Archive for the ‘NFP’ Category

The NFP Home Study Course is Inexpensive and Informative!

Sunday, November 18th, 2018

The NFP Home Study Course is Inexpensive and Informative!

The NFPI Home Study Course receives excellent evaluations form those couples who have taken the course. It is also half the cost of most other NFP programs. More content for less cost.  As a volunteer, I enjoy teaching these couples.  Below are recent comments from those couples who have finished the course in October 2018.

I feel that I have learned a great deal about using my body’s physical signs to understand and track fertility. I also have a greater understanding of the Church’s beliefs regarding fertility practices.

The info given to us over the past few weeks has been thorough. This course was very eye-opening to the world of NFP but also to the marriage covenant we are about to enter into.

This course was very informative and easy to follow. We have benefited from taking this course.

Thank you for all your help! The course was amazing.

We learned more about how to observe the fertility signs to increase our chances of pregnancy. As well as the necessary steps and challenges that follow. I would definitely say that both my fiancé and I have learned something from this course that we did not previously understand.

I’ve gained new knowledge from taking this course and have learned a lot.

There is a lot we did not know when it comes to performing natural family planning. I was not aware that the practices we had been performing was not what God has planned for us.

Sheila Kippley
Home Study Course Instructor

Natural Family Planning and Natural Child Spacing

Sunday, November 4th, 2018

A reprint on Child-Spacing by Dr. Herbert Ratner was made available to me. He had a lot to say about this topic but, liking short blogs, I will offer this paragraph:

“An insidious and subtle factor abetting the popularization of artificial child-spacing stemmed from the steady displacement of breastfeeding by artificial infant-feeding. The bottle made it possible for the mother physically to disengage herself from her complementary coupling with the infant. The infant, thus, lost control over this mother’s ovulation, since ovulation resumes earlier and more consistently in the non-lactating woman. Accordingly, the “liberated” woman resulted in a “liberated” ovary, and artificial feeding led to abnormally close births and abnormal stresses and strains within the family.”
Dr. Ratner explained how the birth control movement took off because non-nursing mothers had babies every 11 to 12 months due to bottle-feeding. (Reprinted from International Review of Naturall Family Planning, Spring 1978)

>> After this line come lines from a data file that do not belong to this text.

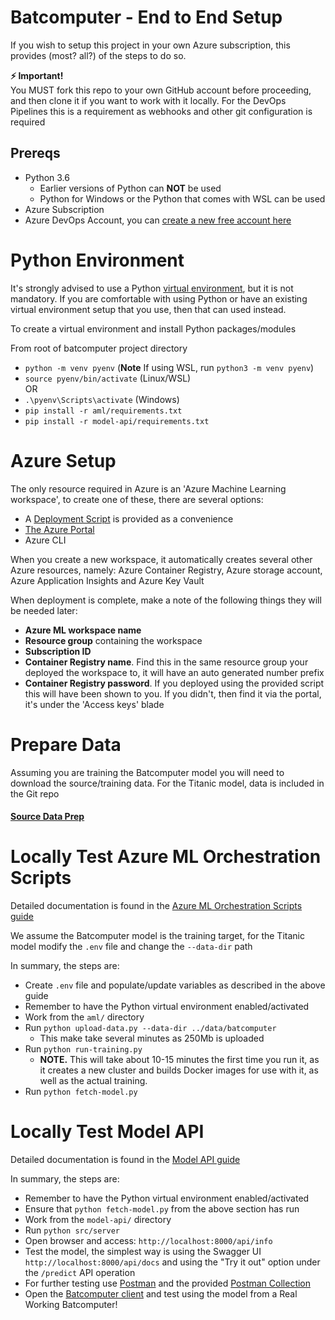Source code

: # Batcomputer - End to End Setup

If you wish to setup this project in your own Azure subscription, this provides (most? all?) of the steps to do so.  

**⚡ Important!**  
You MUST fork this repo to your own GitHub account before proceeding, and then clone it if you want to work with it locally. For the DevOps Pipelines this is a requirement as webhooks and other git configuration is required

## Prereqs
- Python 3.6 
  - Earlier versions of Python can **NOT** be used
  - Python for Windows or the Python that comes with WSL can be used
- Azure Subscription
- Azure DevOps Account, you can [create a new free account here](https://azure.microsoft.com/en-gb/services/devops/)

# Python Environment
It's strongly advised to use a Python [virtual environment](https://docs.python.org/3.6/tutorial/venv.html), but it is not mandatory. If you are comfortable with using Python or have an existing virtual environment setup that you use, then that can used instead.

To create a virtual environment and install Python packages/modules  

From root of batcomputer project directory
- `python -m venv pyenv` (**Note** If using WSL, run `python3 -m venv pyenv`)
- `source pyenv/bin/activate` (Linux/WSL)  
  OR
- `.\pyenv\Scripts\activate` (Windows)
- `pip install -r aml/requirements.txt`
- `pip install -r model-api/requirements.txt`

# Azure Setup
The only resource required in Azure is an 'Azure Machine Learning workspace', to create one of these, there are several options:

- A [Deployment Script](../azure/aml-script) is provided as a convenience
- [The Azure Portal](https://docs.microsoft.com/en-us/azure/machine-learning/service/quickstart-get-started#create-a-workspace)
- Azure CLI

When you create a new workspace, it automatically creates several other Azure resources, namely: Azure Container Registry, Azure storage account, Azure Application Insights and Azure Key Vault

When deployment is complete, make a note of the following things they will be needed later:

- **Azure ML workspace name**
- **Resource group** containing the workspace
- **Subscription ID**
- **Container Registry name**. Find this in the same resource group your deployed the workspace to, it will have an auto generated number prefix
- **Container Registry password**. If you deployed using the provided script this will have been shown to you. If you didn't, then find it via the portal, it's under the 'Access keys' blade

# Prepare Data
Assuming you are training the Batcomputer model you will need to download the source/training data. For the Titanic model, data is included in the Git repo

#### [Source Data Prep](../data)

# Locally Test Azure ML Orchestration Scripts
Detailed documentation is found in the [Azure ML Orchestration Scripts guide](../aml)

We assume the Batcomputer model is the training target, for the Titanic model modify the `.env` file and change the `--data-dir` path

In summary, the steps are:
- Create `.env` file and populate/update variables as described in the above guide
- Remember to have the Python virtual environment enabled/activated
- Work from the `aml/` directory
- Run `python upload-data.py --data-dir ../data/batcomputer`  
  - This make take several minutes as 250Mb is uploaded
- Run `python run-training.py`
  - **NOTE.** This will take about 10-15 minutes the first time you run it, as it creates a new cluster and builds Docker images for use with it, as well as the actual training.
- Run `python fetch-model.py`
 
# Locally Test Model API
Detailed documentation is found in the [Model API guide](../model-api)

In summary, the steps are:
- Remember to have the Python virtual environment enabled/activated
- Ensure that `python fetch-model.py` from the above section has run
- Work from the `model-api/` directory
- Run `python src/server`
- Open browser and access: `http://localhost:8000/api/info`
- Test the model, the simplest way is using the Swagger UI `http://localhost:8000/api/docs` and using the "Try it out" option under the `/predict` API operation
- For further testing use [Postman](https://www.getpostman.com/) and the provided [Postman Collection](../tests)
- Open the [Batcomputer client](../batclient) and test using the model from a Real Working Batcomputer!
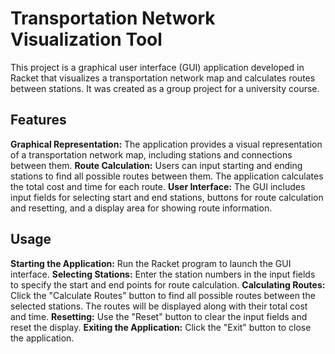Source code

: # Transportation Network Visualization Tool
This project is a graphical user interface (GUI) application developed in Racket that visualizes a transportation network map and calculates routes between stations. It was created as a group project for a university course.

## Features
**Graphical Representation:** The application provides a visual representation of a transportation network map, including stations and connections between them.
**Route Calculation:** Users can input starting and ending stations to find all possible routes between them. The application calculates the total cost and time for each route.
**User Interface:** The GUI includes input fields for selecting start and end stations, buttons for route calculation and resetting, and a display area for showing route information.

## Usage
**Starting the Application:** Run the Racket program to launch the GUI interface.
**Selecting Stations:** Enter the station numbers in the input fields to specify the start and end points for route calculation.
**Calculating Routes:** Click the "Calculate Routes" button to find all possible routes between the selected stations. The routes will be displayed along with their total cost and time.
**Resetting:** Use the "Reset" button to clear the input fields and reset the display.
**Exiting the Application:** Click the "Exit" button to close the application.
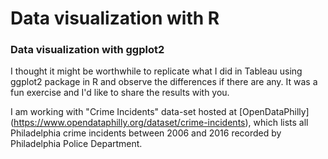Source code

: # Data visualization with R
### Data visualization with ggplot2
I thought it might be worthwhile to replicate what I did in Tableau using ggplot2 package in R and observe the differences if there are any. It was a fun exercise and I'd like to share the results with you.

I am working with "Crime Incidents" data-set hosted at [OpenDataPhilly] (https://www.opendataphilly.org/dataset/crime-incidents), which lists all Philadelphia crime incidents between 2006 and 2016 recorded by Philadelphia Police Department.
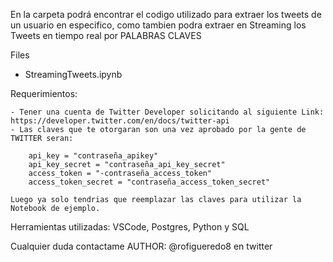 En la carpeta podrá encontrar el codigo utilizado para extraer los tweets de un usuario en especifico, como tambien
podra extraer en Streaming los Tweets en tiempo real por PALABRAS CLAVES

Files
  - StreamingTweets.ipynb

Requerimientos:
  
    - Tener una cuenta de Twitter Developer solicitando al siguiente Link: https://developer.twitter.com/en/docs/twitter-api
    - Las claves que te otorgaran son una vez aprobado por la gente de TWITTER seran:
        
        api_key = "contraseña_apikey"
        api_key_secret = "contraseña_api_key_secret"
        access_token = "-contraseña_access_token"
        access_token_secret = "contraseña_access_token_secret"
        
    Luego ya solo tendrias que reemplazar las claves para utilizar la Notebook de ejemplo.
    
Herramientas utilizadas: VSCode, Postgres, Python y SQL
    
Cualquier duda contactame
AUTHOR: @rofigueredo8 en twitter

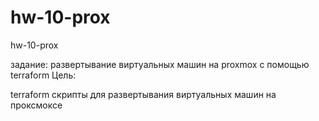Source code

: # hw-10-prox
hw-10-prox

задание:
развертывание виртуальных машин на proxmox с помощью terraform
Цель:

terraform скрипты для развертывания виртуальных машин на проксмоксе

Dr. Otto Schaefer spent over 30 years in northern Canada. He arrived promoting formula but was a constant note taker and soon discovered that breastfed babies were healthier. He also learned that the traditional small Inuit family of 3 to 4 children was due only to traditional breastfeeding. These mothers lost their natural birth spacing due to the introduction of the bottle. The result: “Many complained about having ‘too many kids around,’ one of the consequences of giving up breast feeding.” (Sunrise Over Pangnirtung: The Story of Otto Schaefer, M. D. by Gerald W. Hankins, M. D., The Arctic Institute of North America, 2000; a delightful book)

Since 1969, John and I have promoted natural child spacing within the Catholic Church. It is time that those doing the evangelization and educational works of the Church start to promote and teach Ecological Breastfeeding as a form of natural family planning. It was in a physiology class in the 1954-55 school year as a high school sophmore taught by an elderly lady with white hair that I learned for the first time the effect breastfeeding had on the woman’s menstrual cycle, that breastfeeding—not childbirth—was the end of the reproductive cycle.

Sheila Kippley
The Seven Standards of Ecological Breastfeeding, a short read on how to space babies.

Natural Family Planning: The Complete Approach

Sunday, October 7th, 2018

Natural Family Planning International is different from every other NFP organization because of our completeness.  That’s why we title our NFP manual as Natural Family Planning: The Complete Approach.

Chapter 1 is an evangelical effort that places the teaching of Humanae Vitae in the context of faith in the Church based on the Last Supper promises of the Lord Jesus.  It offers theological support for Humanae Vitae through the covenant theology of  the marriage act.  For more on that, see my Sex and the Marriage Covenant: A Basis for Morality (Ignatius, 2005).  This is the theology that helped to persuade Kimberly and Scott Hahn to accept Catholic teaching on birth control when they were still Protestants, and that was their first step toward full communion with the Church.  See their Rome Sweet Home.

Chapter 6 deals with Ecological Breastfeeding.  This is the most natural of all the forms of birth spacing.  And it DOES work when properly understood and practiced.  For more on that, see The Seven Standards of Ecological Breastfeeding (Lulu 2008).

The how-to chapters are based on the crosschecking system refined by Dr. Konald A. Prem, then a professor of OB and Gyn at the University of Minnesota Medical School.

Except for the witness statements in Chapter 7, the text is in Q and A format, thus making it easy to read and understand.  It also has a comprehensive index.

The NFPI website has a trove of information for anyone interested in the various aspects of natural family planning.